African Union member nations have been reluctant to send troops into Somalia amid the escalation of fighting by the resistance forces as well as the growing popular discontent among youth and women over the lack of social services, clean water and food. Consequently, with the failure of the Ethiopian military to carry out the foreign policy aims of the United States and the other western imperialist states, it is the growing feeling among these countries that an American, UK and EU led military force will be required to subdue the Somali masses.

In the draft text of the document circulated by the UK government, it asks the United Nations Security Council to "welcome" a report by the Secretary-General Ban Ki-moon to replace the AU force with one sponsored by the UN.

The document also calls for the office of the Secretary-General "to continue its planning for deployment of a peacekeeping operation, taking account of conditions on the the ground, and considering additional options for the size, configuration, responsibility and proposed area of operation on the ground."

In addition, the UK document calls for the imposition of sanctions "against those who seek to prevent or block a peaceful political process, or those who threaten the (peacekeepers)...by force, or take action that undermines the stability in Somalia or the region."

A companion plan is being drafted by the United States and France to deal with what they describe as "piracy" off the coast of Somalia and elsewhere in the region.

"We French and the Americans, with the support of the British and others, want to have a resolutoin on piracy," French Ambassador to the United Nations Jean-Maurice Ripert told Retuers on April 23.

He continued by stating that: "We are in the process of agreeing among ourselves the details of the resolution, including the scope and the legal aspects."

Ripert also said that "the idea is to give a mandate, to call on states of the UN to tackle piracy by organizing patrols, reacting to acts of piracy, to take as many preventative measures as possible. We really are keen on not doing anything that could endanger the law of the sea."

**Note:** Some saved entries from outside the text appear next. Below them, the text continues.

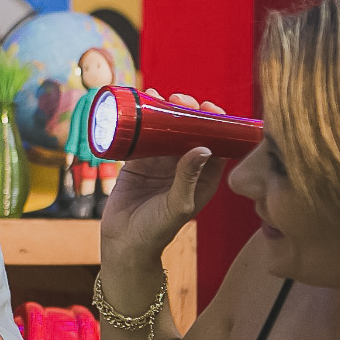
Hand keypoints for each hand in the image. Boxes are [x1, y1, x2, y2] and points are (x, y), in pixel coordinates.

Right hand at [99, 90, 227, 263]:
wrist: (124, 243)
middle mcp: (183, 167)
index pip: (215, 143)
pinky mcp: (137, 162)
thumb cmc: (157, 231)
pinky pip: (141, 136)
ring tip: (158, 95)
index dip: (215, 122)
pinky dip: (141, 121)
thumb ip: (189, 178)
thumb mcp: (178, 205)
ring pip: (166, 130)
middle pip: (190, 131)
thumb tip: (203, 148)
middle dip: (187, 111)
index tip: (208, 106)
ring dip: (164, 111)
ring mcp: (160, 163)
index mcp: (203, 177)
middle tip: (179, 98)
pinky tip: (139, 105)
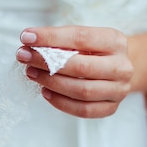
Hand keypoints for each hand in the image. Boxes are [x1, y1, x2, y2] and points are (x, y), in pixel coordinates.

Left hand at [16, 26, 133, 117]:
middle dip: (48, 62)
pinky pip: (83, 110)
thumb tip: (30, 42)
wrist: (118, 68)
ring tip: (32, 73)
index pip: (81, 38)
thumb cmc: (94, 51)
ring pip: (82, 91)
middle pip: (82, 67)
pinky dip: (61, 102)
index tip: (27, 37)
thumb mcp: (83, 39)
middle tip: (25, 57)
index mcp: (116, 41)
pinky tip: (45, 92)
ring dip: (51, 83)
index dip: (51, 37)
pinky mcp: (111, 107)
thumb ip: (61, 41)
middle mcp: (122, 66)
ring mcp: (119, 90)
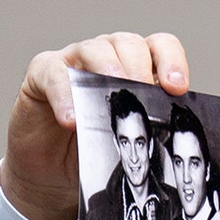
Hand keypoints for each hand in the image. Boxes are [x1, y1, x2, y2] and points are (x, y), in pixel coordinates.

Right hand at [2, 32, 189, 219]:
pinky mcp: (42, 73)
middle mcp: (107, 57)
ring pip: (94, 49)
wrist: (54, 176)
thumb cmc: (96, 151)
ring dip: (107, 71)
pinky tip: (72, 119)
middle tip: (144, 96)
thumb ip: (150, 126)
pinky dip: (64, 95)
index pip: (160, 48)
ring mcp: (74, 61)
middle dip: (140, 68)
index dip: (171, 62)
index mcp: (137, 68)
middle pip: (129, 44)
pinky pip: (54, 74)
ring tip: (110, 97)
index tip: (177, 88)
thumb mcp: (129, 140)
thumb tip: (178, 131)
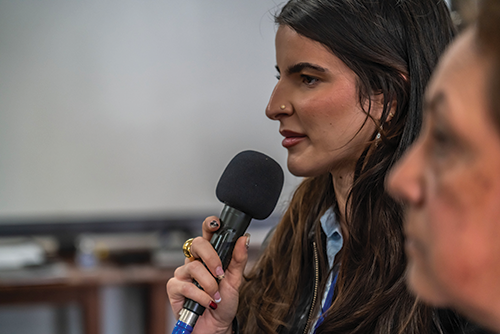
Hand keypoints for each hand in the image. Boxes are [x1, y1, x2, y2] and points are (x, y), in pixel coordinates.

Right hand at [166, 216, 249, 333]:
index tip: (217, 223)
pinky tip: (207, 303)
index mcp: (208, 256)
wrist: (216, 327)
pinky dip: (200, 296)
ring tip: (215, 296)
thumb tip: (244, 238)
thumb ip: (238, 259)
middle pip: (196, 243)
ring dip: (209, 284)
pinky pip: (185, 285)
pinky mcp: (174, 288)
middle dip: (211, 257)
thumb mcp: (235, 281)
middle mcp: (194, 261)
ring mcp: (182, 274)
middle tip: (220, 272)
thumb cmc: (223, 303)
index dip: (209, 225)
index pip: (207, 234)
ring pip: (193, 267)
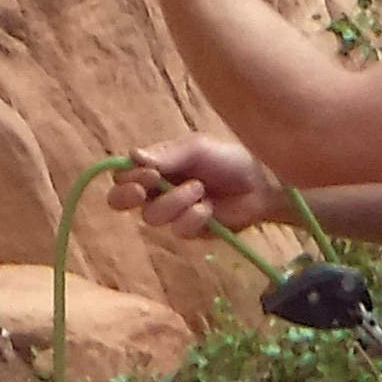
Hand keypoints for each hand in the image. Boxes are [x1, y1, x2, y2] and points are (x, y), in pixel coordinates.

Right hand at [109, 135, 283, 239]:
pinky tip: (209, 208)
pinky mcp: (189, 232)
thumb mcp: (196, 148)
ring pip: (151, 216)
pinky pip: (177, 230)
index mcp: (154, 167)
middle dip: (127, 197)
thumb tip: (132, 155)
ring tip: (199, 189)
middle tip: (144, 191)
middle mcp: (156, 191)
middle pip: (119, 201)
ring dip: (175, 201)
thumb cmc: (227, 159)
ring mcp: (171, 214)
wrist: (261, 185)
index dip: (127, 177)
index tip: (146, 173)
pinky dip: (194, 217)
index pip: (122, 175)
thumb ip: (165, 154)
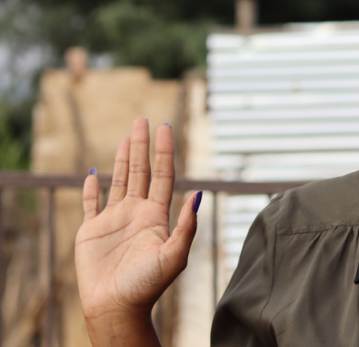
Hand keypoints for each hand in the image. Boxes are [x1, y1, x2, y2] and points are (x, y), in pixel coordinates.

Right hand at [75, 118, 199, 342]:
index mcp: (157, 215)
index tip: (166, 126)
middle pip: (141, 171)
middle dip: (142, 146)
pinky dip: (91, 188)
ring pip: (119, 181)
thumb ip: (187, 226)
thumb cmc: (148, 286)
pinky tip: (94, 172)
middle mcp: (137, 213)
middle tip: (143, 119)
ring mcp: (114, 221)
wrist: (117, 308)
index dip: (164, 151)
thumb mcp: (175, 255)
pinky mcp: (91, 231)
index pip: (163, 174)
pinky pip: (90, 204)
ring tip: (127, 136)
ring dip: (121, 158)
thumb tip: (198, 195)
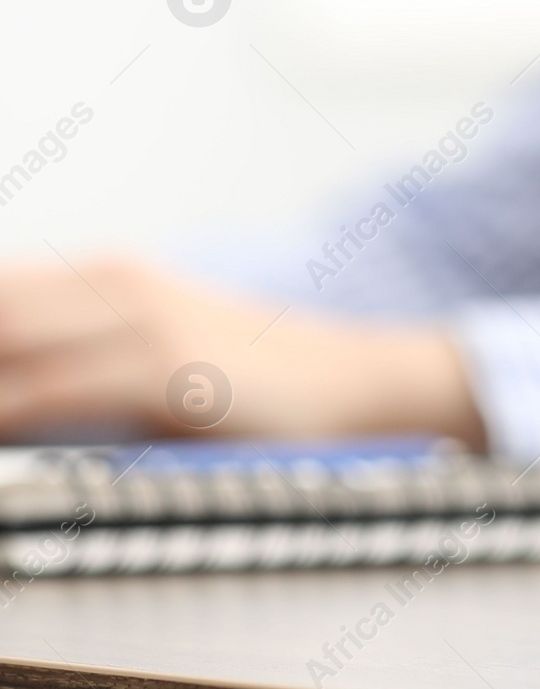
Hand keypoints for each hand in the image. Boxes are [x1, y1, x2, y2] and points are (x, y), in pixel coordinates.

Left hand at [0, 256, 485, 445]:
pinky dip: (4, 413)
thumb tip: (21, 386)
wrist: (354, 381)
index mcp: (109, 275)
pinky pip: (49, 391)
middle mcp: (118, 282)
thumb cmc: (255, 381)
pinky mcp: (166, 369)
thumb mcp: (163, 344)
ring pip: (5, 340)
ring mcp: (143, 320)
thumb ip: (88, 350)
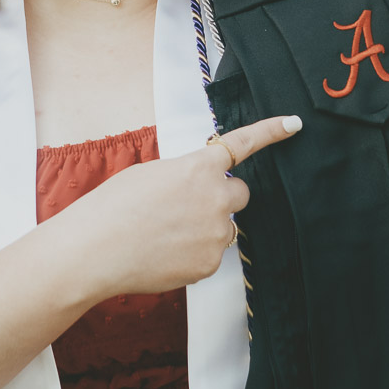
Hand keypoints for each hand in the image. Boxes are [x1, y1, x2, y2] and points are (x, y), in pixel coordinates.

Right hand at [57, 115, 301, 299]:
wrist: (96, 250)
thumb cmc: (112, 207)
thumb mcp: (149, 175)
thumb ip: (183, 176)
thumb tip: (193, 190)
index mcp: (199, 167)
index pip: (243, 144)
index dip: (270, 132)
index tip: (293, 124)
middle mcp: (216, 198)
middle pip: (239, 194)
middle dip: (222, 198)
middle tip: (187, 207)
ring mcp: (216, 233)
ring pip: (224, 228)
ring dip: (206, 228)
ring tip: (164, 234)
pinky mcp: (209, 264)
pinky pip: (211, 255)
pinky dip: (193, 254)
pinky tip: (164, 253)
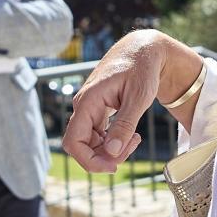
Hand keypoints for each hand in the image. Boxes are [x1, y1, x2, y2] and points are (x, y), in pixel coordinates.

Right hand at [63, 30, 196, 172]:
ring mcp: (88, 109)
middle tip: (132, 148)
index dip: (90, 161)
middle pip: (81, 146)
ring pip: (90, 142)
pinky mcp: (96, 111)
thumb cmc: (142, 69)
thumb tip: (112, 153)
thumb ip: (124, 126)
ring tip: (135, 139)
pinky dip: (112, 141)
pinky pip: (97, 134)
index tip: (114, 166)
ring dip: (110, 149)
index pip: (73, 143)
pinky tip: (130, 135)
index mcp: (88, 102)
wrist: (143, 50)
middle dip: (104, 156)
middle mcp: (83, 106)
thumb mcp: (138, 98)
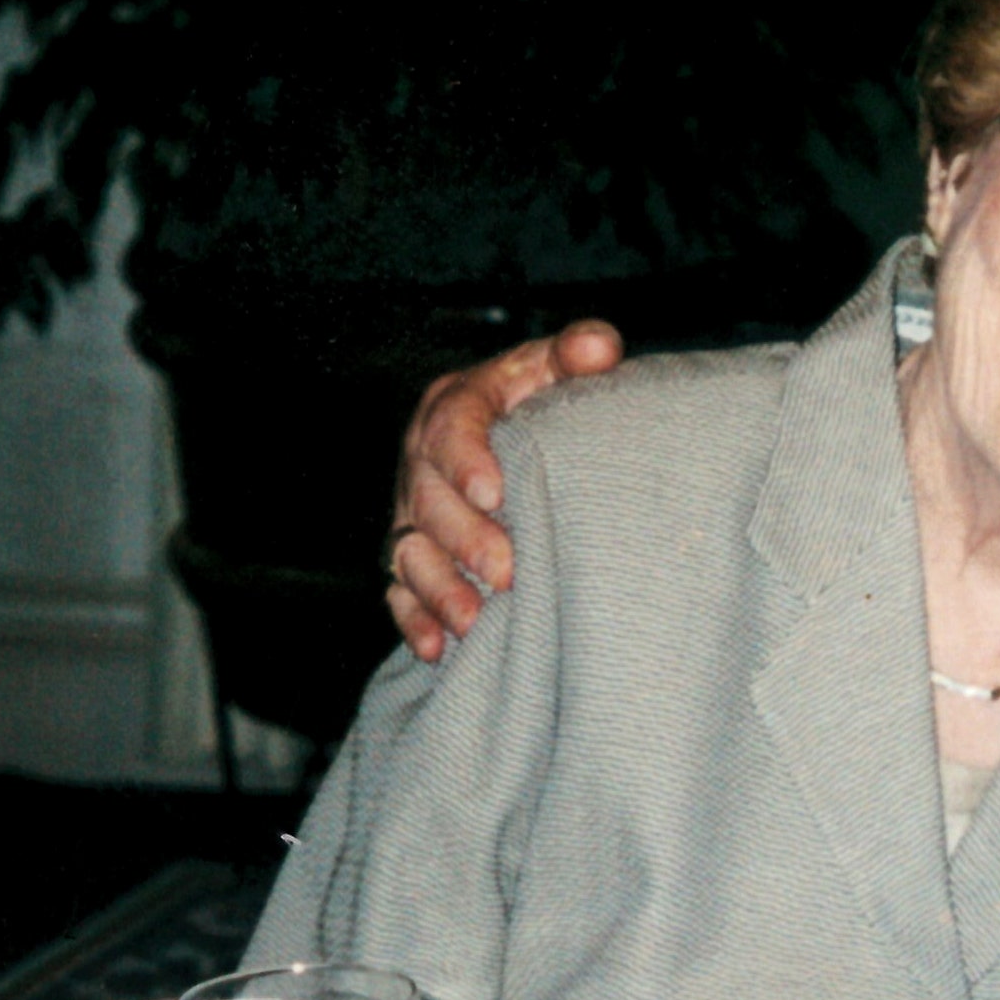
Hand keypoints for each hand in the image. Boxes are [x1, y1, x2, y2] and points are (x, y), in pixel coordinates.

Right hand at [386, 321, 625, 658]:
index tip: (494, 493)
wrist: (520, 438)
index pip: (449, 428)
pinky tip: (439, 650)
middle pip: (426, 500)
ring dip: (437, 589)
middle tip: (506, 572)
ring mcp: (410, 511)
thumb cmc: (543, 401)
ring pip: (407, 552)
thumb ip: (578, 351)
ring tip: (472, 623)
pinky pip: (399, 592)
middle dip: (462, 540)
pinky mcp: (411, 554)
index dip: (465, 460)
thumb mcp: (557, 367)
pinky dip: (415, 621)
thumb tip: (600, 349)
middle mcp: (421, 461)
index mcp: (453, 406)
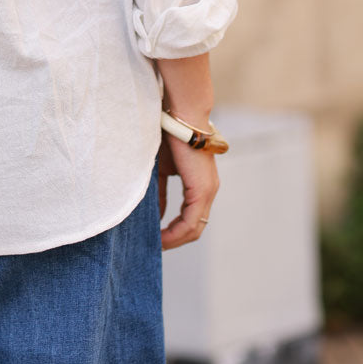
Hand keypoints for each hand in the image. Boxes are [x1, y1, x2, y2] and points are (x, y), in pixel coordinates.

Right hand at [158, 130, 218, 249]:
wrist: (180, 117)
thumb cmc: (169, 136)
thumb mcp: (162, 169)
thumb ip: (160, 191)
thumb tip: (156, 213)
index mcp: (200, 185)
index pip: (190, 217)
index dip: (174, 230)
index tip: (156, 236)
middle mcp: (208, 191)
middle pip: (194, 228)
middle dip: (174, 239)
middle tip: (155, 246)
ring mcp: (207, 191)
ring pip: (194, 228)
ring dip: (175, 239)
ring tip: (156, 245)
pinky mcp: (202, 190)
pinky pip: (191, 221)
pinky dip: (176, 232)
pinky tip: (161, 237)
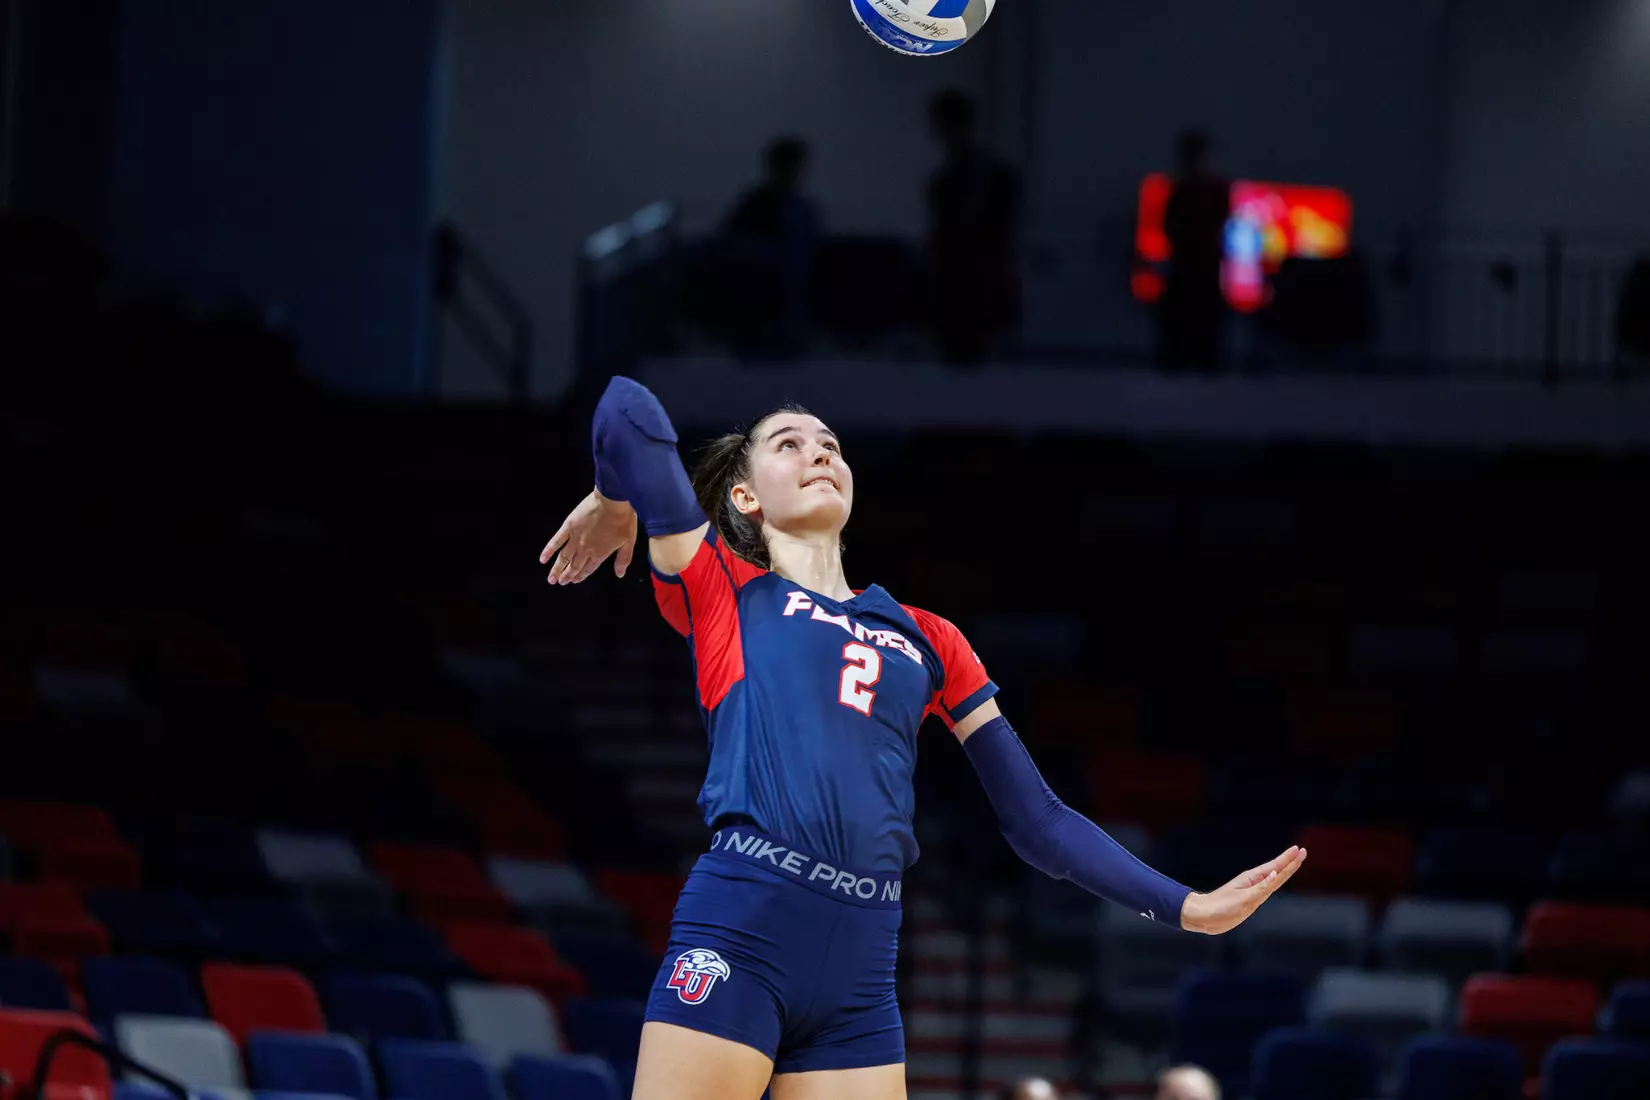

Anti-war movement must support the people of Somalia

People in the United States must remember the disastrous effect of the American invasion and occupation of Somalia between 1992-94. The occupation, which was carried out under the guise of providing humanitarian relief to the people, resulted in attempts to disarm and suppress the masses in this Horn of Africa nation.

The people of Somalia realizing the actual aims of the intervention during the early 1990s, rose up and launched coordinated attacks against the United States military and its allies including the Canadian and the Italian forces. During this occupation, several thousand Somalis lost their lives as a result of aerial bombardments of civilian areas as well as targeted assassinations of Somali leaders opposed to US policy in the region. These efforts were carried out under the rubric of the United Nations.

As a result of the resistance by the Somali people, the American government and its allies were forced to withdraw their forces in 1994. Today, they are plotting to reverse this important defeat of imperialist military forces won through the blood and sacrifice of the Somali people.

The anti-war movement in the United States must raise the question of US intervention in the Horn of Africa right alongside demands calling for the withdrawl of American military forces from Iraq and Afghanistan. With the Pentagon facing continued military and political defeats in Iraq and Afghanistan, they will seek other geo-political regions to dominate in their quest for oil and other strategic resources and minerals.